Data for processing: Begin

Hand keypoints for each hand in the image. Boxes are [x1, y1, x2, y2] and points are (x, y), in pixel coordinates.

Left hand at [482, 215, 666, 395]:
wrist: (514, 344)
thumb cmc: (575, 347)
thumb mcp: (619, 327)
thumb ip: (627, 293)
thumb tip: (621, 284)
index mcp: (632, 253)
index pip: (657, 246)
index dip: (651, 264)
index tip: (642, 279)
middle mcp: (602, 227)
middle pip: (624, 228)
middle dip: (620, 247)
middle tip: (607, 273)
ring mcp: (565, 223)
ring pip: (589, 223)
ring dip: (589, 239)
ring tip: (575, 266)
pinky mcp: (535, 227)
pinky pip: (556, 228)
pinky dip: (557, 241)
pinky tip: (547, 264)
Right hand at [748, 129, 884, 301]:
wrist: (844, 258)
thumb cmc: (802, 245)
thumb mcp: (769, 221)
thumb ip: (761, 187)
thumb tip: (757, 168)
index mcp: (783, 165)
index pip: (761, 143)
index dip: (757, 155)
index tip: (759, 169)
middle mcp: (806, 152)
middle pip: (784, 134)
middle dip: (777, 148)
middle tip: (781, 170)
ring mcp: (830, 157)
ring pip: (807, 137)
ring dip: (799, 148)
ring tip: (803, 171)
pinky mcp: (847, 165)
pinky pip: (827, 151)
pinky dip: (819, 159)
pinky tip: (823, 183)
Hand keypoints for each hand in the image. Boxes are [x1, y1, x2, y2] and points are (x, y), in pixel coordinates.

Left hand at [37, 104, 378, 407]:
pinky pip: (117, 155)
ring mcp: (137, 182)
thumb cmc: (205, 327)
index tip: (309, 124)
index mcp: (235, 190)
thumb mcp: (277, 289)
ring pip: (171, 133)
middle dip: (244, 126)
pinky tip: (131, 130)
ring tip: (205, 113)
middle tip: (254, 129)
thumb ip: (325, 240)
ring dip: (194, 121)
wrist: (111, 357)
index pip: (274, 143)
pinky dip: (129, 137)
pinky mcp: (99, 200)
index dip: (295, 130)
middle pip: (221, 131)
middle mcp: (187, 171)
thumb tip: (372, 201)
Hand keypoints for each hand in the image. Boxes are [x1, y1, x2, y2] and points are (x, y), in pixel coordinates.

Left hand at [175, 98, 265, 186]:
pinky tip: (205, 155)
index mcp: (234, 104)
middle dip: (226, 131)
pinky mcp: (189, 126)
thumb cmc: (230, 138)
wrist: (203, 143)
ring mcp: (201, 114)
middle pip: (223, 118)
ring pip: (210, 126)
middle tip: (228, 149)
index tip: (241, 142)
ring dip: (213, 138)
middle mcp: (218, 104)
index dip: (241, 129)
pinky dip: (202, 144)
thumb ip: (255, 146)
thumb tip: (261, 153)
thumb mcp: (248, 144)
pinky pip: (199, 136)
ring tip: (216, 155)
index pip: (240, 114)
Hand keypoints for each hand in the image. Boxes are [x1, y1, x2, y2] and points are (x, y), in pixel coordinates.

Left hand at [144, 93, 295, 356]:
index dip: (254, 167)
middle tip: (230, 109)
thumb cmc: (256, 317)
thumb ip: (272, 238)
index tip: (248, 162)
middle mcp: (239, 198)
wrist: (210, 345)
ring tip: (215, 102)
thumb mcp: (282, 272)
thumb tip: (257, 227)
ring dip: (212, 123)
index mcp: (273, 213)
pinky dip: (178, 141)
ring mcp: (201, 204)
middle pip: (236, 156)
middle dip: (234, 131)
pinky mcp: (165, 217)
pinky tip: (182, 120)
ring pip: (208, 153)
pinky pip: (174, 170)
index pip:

Data for processing: End

> What is expected
The exact lines of the material above starting at the one that contains "thumb mcp: (769, 221)" and ending at the one that contains "pinky pip: (117, 155)" are what to retype; leave out everything else.

> Answer space
thumb mcp: (769, 221)
thumb ip: (761, 187)
thumb tip: (757, 168)
index mcp: (783, 165)
index pip: (761, 143)
index dip: (757, 155)
index tip: (759, 169)
middle mcp: (806, 152)
middle pip: (784, 134)
middle dip: (777, 148)
middle tip: (781, 170)
ring mcp: (830, 157)
ring pip: (807, 137)
ring dip: (799, 148)
ring tip: (803, 171)
pinky mcp: (847, 165)
pinky pip: (827, 151)
pinky dip: (819, 159)
pinky tip: (823, 183)
Hand keypoints for each hand in the image. Boxes are [x1, y1, x2, y2] and points are (x, y), in pixel coordinates.

Left hand at [37, 104, 378, 407]:
pinky pip: (117, 155)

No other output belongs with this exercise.